Thursday, October 4, 2012

EMC- Specification Switchout

- Mike Prongue 

Imagine if you will, you are the sales manager at an exclusive automobile dealership specializing in importing Italian sports cars. Brand names are not important for this exercise, but think “red, shiny, fast, 750 horsepower and expensive.”

Your client, Daniel J. Smith, Esq., corporate lawyer for a Fortune 500 company has walked into your 11th Avenue exotic sports car showroom in Manhattan.

“Good morning Don,” Mr. Smith said, extending his hand for a firm shake, his diamond cufflinks showing from under the cuff of his Gieves & Hawkes custom-tailored $4,000 suit. Mr. Smith is 52 years-old and an exacting professional who does not always please easily

“Let me look at my new car,” he said with excitement.

“Well Mr.
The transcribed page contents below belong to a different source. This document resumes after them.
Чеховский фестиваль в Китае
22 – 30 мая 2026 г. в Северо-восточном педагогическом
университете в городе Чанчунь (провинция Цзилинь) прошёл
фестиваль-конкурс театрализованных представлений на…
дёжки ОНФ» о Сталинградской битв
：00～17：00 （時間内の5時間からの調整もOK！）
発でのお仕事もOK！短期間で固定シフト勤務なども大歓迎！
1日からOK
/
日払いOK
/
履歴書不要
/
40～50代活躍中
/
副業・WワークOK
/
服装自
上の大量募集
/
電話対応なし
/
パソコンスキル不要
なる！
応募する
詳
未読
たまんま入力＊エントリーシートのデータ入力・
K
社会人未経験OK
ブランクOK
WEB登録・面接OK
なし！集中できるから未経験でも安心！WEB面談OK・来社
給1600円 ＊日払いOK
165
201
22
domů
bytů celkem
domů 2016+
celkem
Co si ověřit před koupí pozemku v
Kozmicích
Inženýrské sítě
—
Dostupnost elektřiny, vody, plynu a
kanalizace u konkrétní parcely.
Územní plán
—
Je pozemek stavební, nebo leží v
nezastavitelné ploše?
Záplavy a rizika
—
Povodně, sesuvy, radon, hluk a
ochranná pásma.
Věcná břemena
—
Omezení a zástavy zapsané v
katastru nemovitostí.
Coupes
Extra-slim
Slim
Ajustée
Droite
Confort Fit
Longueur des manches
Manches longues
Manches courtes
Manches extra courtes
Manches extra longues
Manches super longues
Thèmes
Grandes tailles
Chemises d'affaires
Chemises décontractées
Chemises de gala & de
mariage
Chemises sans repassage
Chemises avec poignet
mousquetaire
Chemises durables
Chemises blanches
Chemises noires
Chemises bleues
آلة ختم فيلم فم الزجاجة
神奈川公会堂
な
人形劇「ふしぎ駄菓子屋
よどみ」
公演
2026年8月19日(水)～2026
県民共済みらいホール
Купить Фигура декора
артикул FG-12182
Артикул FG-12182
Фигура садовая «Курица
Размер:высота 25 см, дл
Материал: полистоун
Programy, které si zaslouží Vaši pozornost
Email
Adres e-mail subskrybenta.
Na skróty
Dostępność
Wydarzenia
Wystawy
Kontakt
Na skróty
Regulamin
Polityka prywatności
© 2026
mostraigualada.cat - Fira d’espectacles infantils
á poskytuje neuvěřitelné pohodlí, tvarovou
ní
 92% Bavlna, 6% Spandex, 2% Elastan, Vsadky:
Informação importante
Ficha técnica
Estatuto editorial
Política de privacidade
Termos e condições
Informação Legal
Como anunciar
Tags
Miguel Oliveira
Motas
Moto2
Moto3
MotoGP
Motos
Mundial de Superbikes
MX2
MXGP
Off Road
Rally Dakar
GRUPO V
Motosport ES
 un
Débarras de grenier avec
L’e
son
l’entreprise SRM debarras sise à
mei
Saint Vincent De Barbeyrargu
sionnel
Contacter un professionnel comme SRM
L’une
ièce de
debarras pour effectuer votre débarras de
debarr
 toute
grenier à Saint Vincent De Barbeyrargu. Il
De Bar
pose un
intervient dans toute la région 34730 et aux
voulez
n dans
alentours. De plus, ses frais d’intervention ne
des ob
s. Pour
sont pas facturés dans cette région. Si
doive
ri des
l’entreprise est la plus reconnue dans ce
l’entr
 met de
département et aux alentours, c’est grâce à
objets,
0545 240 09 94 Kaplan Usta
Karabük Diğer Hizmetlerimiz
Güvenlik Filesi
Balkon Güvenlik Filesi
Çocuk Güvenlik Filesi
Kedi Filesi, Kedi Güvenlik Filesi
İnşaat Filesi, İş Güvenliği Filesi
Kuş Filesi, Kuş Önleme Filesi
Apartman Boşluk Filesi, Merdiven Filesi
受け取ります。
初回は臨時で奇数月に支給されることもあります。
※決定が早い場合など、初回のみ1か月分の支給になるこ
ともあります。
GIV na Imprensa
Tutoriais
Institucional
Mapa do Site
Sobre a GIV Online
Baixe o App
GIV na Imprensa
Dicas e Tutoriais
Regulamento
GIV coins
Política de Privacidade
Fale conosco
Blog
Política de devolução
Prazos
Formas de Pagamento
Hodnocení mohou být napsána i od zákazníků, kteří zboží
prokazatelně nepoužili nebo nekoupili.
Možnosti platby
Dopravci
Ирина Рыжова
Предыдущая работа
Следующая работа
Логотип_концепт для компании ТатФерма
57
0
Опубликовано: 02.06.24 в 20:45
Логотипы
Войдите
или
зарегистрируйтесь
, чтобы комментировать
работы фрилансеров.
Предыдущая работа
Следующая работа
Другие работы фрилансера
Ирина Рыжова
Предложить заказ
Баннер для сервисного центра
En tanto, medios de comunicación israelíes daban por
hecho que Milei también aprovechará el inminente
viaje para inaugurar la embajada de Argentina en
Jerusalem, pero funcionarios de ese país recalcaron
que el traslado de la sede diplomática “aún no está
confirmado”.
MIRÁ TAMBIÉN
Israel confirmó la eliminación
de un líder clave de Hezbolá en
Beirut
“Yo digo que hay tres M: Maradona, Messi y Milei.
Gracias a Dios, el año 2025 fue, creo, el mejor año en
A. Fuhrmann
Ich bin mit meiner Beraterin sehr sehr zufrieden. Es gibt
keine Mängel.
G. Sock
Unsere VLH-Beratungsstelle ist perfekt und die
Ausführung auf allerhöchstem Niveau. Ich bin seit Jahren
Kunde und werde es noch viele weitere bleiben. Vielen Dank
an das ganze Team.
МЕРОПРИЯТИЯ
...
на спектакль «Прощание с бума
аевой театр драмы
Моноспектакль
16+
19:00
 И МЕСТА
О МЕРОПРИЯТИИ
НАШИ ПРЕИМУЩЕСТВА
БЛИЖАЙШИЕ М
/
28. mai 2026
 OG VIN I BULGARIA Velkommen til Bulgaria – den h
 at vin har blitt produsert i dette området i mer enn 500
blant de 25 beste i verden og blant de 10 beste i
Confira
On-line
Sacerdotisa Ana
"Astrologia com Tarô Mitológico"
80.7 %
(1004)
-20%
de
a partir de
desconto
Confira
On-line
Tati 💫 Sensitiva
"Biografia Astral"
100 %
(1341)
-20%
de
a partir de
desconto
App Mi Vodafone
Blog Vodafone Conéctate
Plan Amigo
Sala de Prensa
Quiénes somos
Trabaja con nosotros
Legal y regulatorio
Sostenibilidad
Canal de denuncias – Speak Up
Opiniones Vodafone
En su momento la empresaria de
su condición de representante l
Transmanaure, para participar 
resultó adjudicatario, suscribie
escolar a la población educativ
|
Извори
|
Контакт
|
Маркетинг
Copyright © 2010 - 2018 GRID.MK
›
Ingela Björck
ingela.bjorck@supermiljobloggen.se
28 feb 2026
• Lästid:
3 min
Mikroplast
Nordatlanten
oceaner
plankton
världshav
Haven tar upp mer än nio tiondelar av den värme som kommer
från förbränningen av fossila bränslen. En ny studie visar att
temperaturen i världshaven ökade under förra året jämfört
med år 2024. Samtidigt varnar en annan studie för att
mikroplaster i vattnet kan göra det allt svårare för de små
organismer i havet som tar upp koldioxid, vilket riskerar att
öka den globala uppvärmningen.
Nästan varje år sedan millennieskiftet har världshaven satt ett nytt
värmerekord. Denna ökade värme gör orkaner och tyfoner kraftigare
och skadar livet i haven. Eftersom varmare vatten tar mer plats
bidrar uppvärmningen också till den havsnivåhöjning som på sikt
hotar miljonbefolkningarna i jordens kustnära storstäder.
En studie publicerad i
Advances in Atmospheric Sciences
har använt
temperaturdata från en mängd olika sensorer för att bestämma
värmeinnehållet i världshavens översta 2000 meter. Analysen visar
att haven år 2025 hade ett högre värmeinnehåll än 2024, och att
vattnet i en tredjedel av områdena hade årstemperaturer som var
Smith, we are almost done with the final detailing and it should be ready within the hour, “ you say smiling, “I know you’ve waited three months for this car, and it was hand-assembled to your specification requests.”

“But…” you say, as the showroom clears out and a deathly silence descends.

“They changed the color from red to green, and the 6-speed transmission was replaced with an automatic.”

“No extra charge!” you add, failing in your desperate attempt at levity. You can see the legal papers already being filed at the courthouse.

Of course this type of last minute switch-out would create an issue of apocalyptic proportion and would never be tolerated by the car dealership or any customer.

In the Electronic Message Center (EMC) industry, this happens every day, much more so with imported projects. Manufacturers need not be named as it occurs across a broad spectrum of suppliers.

What does a Sign Company or EMC distributor do when this occurs? What leverage do they have? It seems like very little, actually.

The Sign Company or EMC distributor placed an order in good faith usually after receiving a deposit from the customer. They ordered the project from some supplier, sometimes off-shore, precisely communicating the exact specifications the customer requested, money is wired to begin the project and the final payment is wired before the project ships, usually about 6-weeks later.

The customer is waiting. The EMC comes in and it is the wrong pixel size, has rear opening cabinets instead of front removable modules, or the amber grayscale request has been changed out with a red screen.

Two and a half months have passed since the order was placed and the project is late, having been placed on an extended hold in US Customs at the Long Beach, CA port. Now it must be installed in only 7 days to support the grand opening of an auto parts store. The clock is ticking!

You can’t send it back to China (for example), as it would take at least 4 weeks to get there. What do you do? Make excuses or give the customer a discount? Not good enough to ensure a customer for a week much less a customer for life. There is no good strategy at this point.

You can call and complain and perhaps get a discount on the next order, but then somehow that order is also wrong and now you have two compromised customers and the dysfunction continues.

Project specifications for your order are not wishes- they are a precise requirement. When an order is placed however, it never seems to occur to the Sign Company or EMC distributor that such an egregious error could happen. The Sign Company may never know if the system was manufactured in “error” or if it was actually a pre-built project which had been canceled by some other customer ("close enough" to match the dealer's order). This is called a “switch out”. One never knows, does one?

It is important to know your supplier, have legal recourse, have timely production updates, and a signed sales order showing you exactly what to expect. Ordering an EMC is not game of roulette if you have done your homework by calling references and checking them out. As they say “You get what you inspect, rather than what you expect.”

So, it’s critical to choose wisely and do not become the victim of the “last minute switch out”. It does happen every day in the EMC industry.

Isolated production mistakes with U.S. manufacturers can be rapidly resolved because contract law is honored here and solutions can be shipped rapidly. Rectifying the much more common international situation, perhaps a last-minute “switch out”, is an entirely different problem and for which a good solution remains elusive.

**Note all posts/thoughts/writings are strictly the viewpoint of me and me alone and do not reflect nor speak for Vantage LED’s beliefs, attitudes, thoughts, etc. unless specifically stated.